The article featured below was posted on the www.scriptologist.com. They have good information there. Feel free to check it out now and then. I bought one of their ebooks about screenwriting and it was very good and very affordable so much that I had it bound at kinkos so that I'll always have it as a screenwriting reference. [And no, no one's paying me to say good things about them but I'm always open to free gifts especially if they relate to screenwriting...ink would be good because it gets very expensive printing out all those pages. :)]
CRASH Dramatizes Urban Reality
By Glenn Bossik 3/28/05
Writer/Director Paul Haggis based his upcoming film, CRASH, on a personal life experience in which he "was car-jacked at gunpoint" in Los Angeles, California. That experience inspired the screenplay for CRASH, which he co-wrote with Bobby Moresco.

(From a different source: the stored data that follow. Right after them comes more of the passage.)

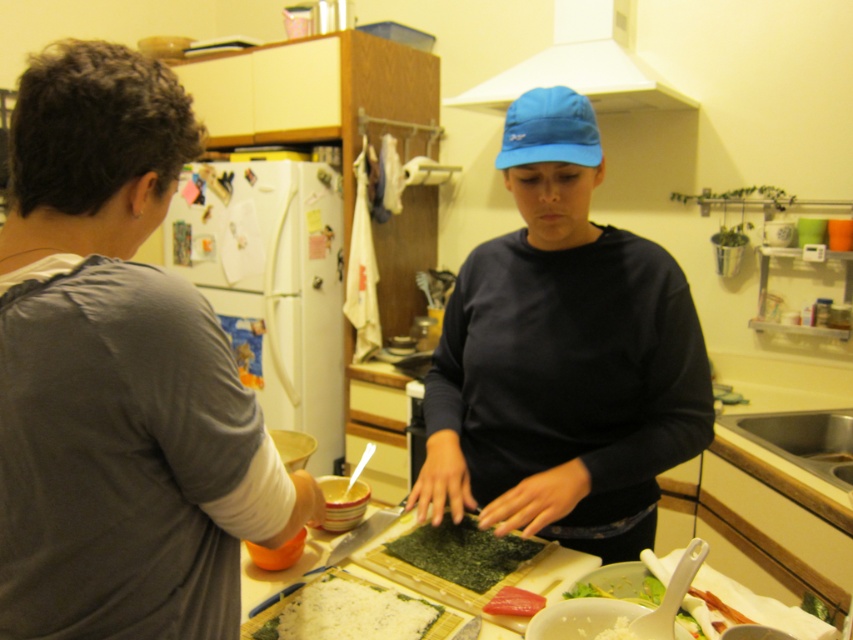
Is white rice paper at center above green matte seaweed at center?

No, white rice paper at center is not above green matte seaweed at center.

Is point (244, 634) positioned in front of point (469, 572)?

Yes, point (244, 634) is closer to viewer.

Where is `white rice paper at center`? white rice paper at center is located at coordinates (347, 612).

Is dark blue fabric shirt at center bigger than green matte seaweed at center?

Indeed, dark blue fabric shirt at center has a larger size compared to green matte seaweed at center.

Which is below, dark blue fabric shirt at center or green matte seaweed at center?

green matte seaweed at center is below.

Where is `dark blue fabric shirt at center`? dark blue fabric shirt at center is located at coordinates (561, 356).

Is dark blue fabric shirt at center thinner than white creamy salad at lower right?

No, dark blue fabric shirt at center is not thinner than white creamy salad at lower right.

Can you confirm if dark blue fabric shirt at center is smaller than white creamy salad at lower right?

Incorrect, dark blue fabric shirt at center is not smaller in size than white creamy salad at lower right.

At what (x,y) coordinates should I click in order to perform the action: click on dark blue fabric shirt at center. Please return your answer as a coordinate pair (x, y). This screenshot has height=640, width=853. Looking at the image, I should click on (561, 356).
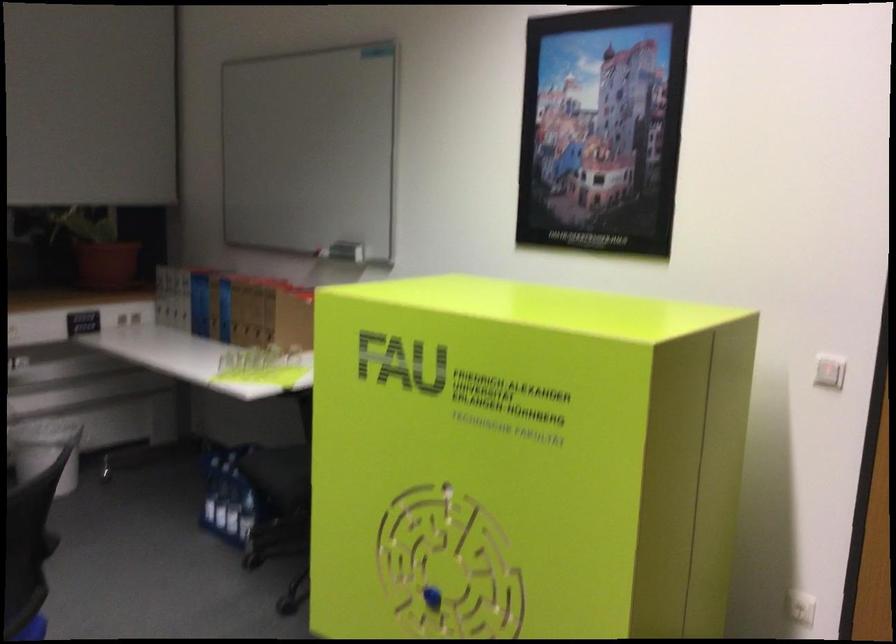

In the story, the lives of several racially diverse characters in Los Angeles collide with each other during a 36-hour time period before Christmas. Among the characters are a Brentwood housewife and her husband, a district attorney; a Persian store owner; two police detectives; an African-American TV director and his wife; a Mexican locksmith; two car-jackers; a rookie cop; and a Korean couple.
At the heart of the story is a car-jacking. Actress Sandra Bullock plays the character, Jean Cabot, a Brentwood housewife who is a victim of the car-jacking.
Bullock explains that Jean lives in a protected world. "[Jean is] an example of someone who has really built her life around things that are incredibly trivial and empty," she says.
Bullock feels that people don't understand what the real world is like. "Our reality is so detached that I think it requires a catastrophic event to make us either feel or acknowledge what's actually going on," she adds.
According to co-writer/producer Bobby Moresco, people don't always come in contact with each other in Los Angeles because they use cars for transportation. Producer Cathy Schulman agrees. "We protect ourselves in our cars It's highly simplistic, but surprisingly true," she says.
CRASH shows how fragile our feelings of safety are. "None of the characters escape unscathed," says filmmaker Paul Haggis
The characters in CRASH deal with racial problems, and Haggis's co-writer, Bobby Moresco, defines racism as a societal problem. "I think that on some level everybody in America is touched by the question of race and racism," he says.
When CRASH debuts in movie theaters on May 6, 2005, audiences will see how racism has compromised our society.